The explosive power of the images was certainly aware of the artist. She did not exhibit the modern works and decreed that they should not be shown publicly until twenty years after her death, assuming that her contemporaries would not be able to grasp the full significance of her work. Her assessment was confirmed in that it would take until the 21st century for her work to be more adequately appreciated. Hilma af Klint was not only a loner artistically, but this did not seem to make her unhappy. In one of her numerous notebooks she recorded: "There is such a force flowing in me that I must go forward. Marriage and family happiness are not made for me." In 1944, she died as a result of a traffic accident with a streetcar.
Sometimes it happens that history has to be rewritten. In the case of the Swedish painter Hilma af Klint, it is above all the art history of abstract painting. It was not until the 1980s that the art world became aware that it was not Wassily Kandinsky who painted the first abstract painting, but af Klint several years before him. And likewise, she created large-format paintings in bright colors as early as the beginning of the 20th century, as pop artist Andy Warhol did not until some fifty years later. In addition, she is considered a pioneer of mystical art. The fate of Hilma af Klint once again reveals the male influence of art history.
Hilma af Klint grew up in a wealthy, noble family. Her father, a naval officer, encouraged her painterly talent early on and enabled her to study at the Royal Academy of Liberal Arts in Stockholm. In accordance with her training, she initially created conventional landscape paintings and portraits. In addition to painting, af Klint showed a spiritual and theological interest as a teenager, which was intensified by the early death of her sister. She participated in séances, acted as a medium, and joined Rudolf Steiner's Theosophical Society, which was nothing unusual in circles of artists and intellectuals at the time.

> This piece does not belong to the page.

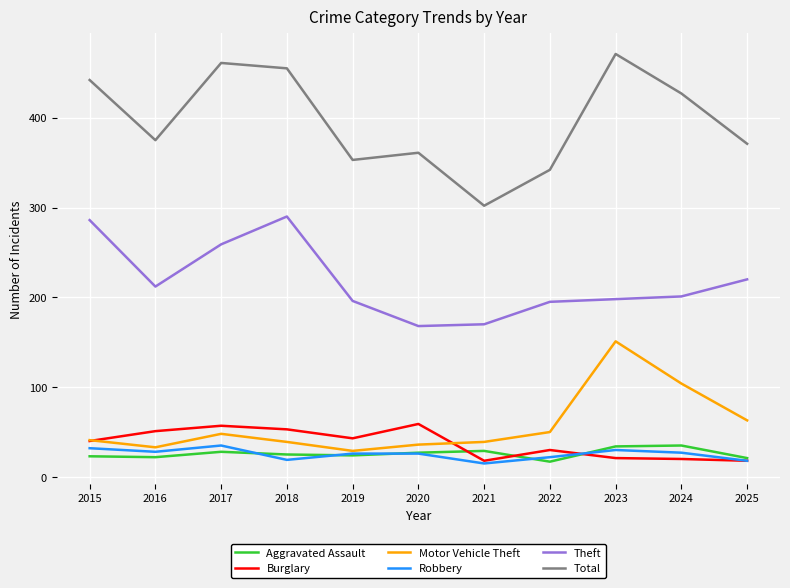

What is the total value across all series at 2015?

864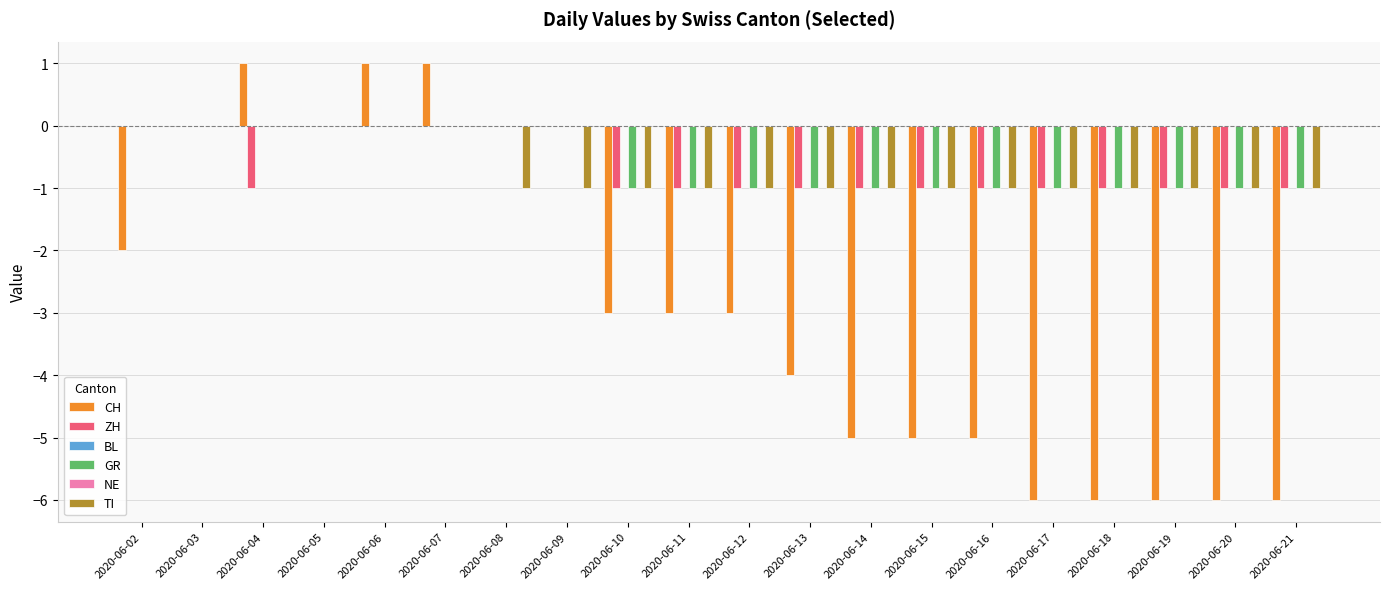

Are the bars grouped side by side (vs. stacked)?

Yes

The painter was in her mid-forties when she broke away from her conservative, naturalistic way of painting at the beginning of the 20th century and let the spiritualistic experiences flow into her new works as a source of inspiration. On this she noted, "What I needed was courage. And I found it through the influence of the spiritual world, which gave me rare and wonderful instructions." She was convinced that the paintings had been painted right through her. It was also the time when the development of relativity and quantum physics were to shake people's concept of reality. These new findings also broke their way into af Klint's works, as can be seen from the title of her "Atom" series. The spiritual, invisible world should become visible in her pictures.
The explosive power of the images was certainly aware of the artist. She did not exhibit the modern works and decreed that they should not be shown publicly until twenty years after her death, assuming that her contemporaries would not be able to grasp the full significance of her work. Her assessment was confirmed in that it would take until the 21st century for her work to be more adequately appreciated. Hilma af Klint was not only a loner artistically, but this did not seem to make her unhappy. In one of her numerous notebooks she recorded: "There is such a force flowing in me that I must go forward. Marriage and family happiness are not made for me." In 1944, she died as a result of a traffic accident with a streetcar.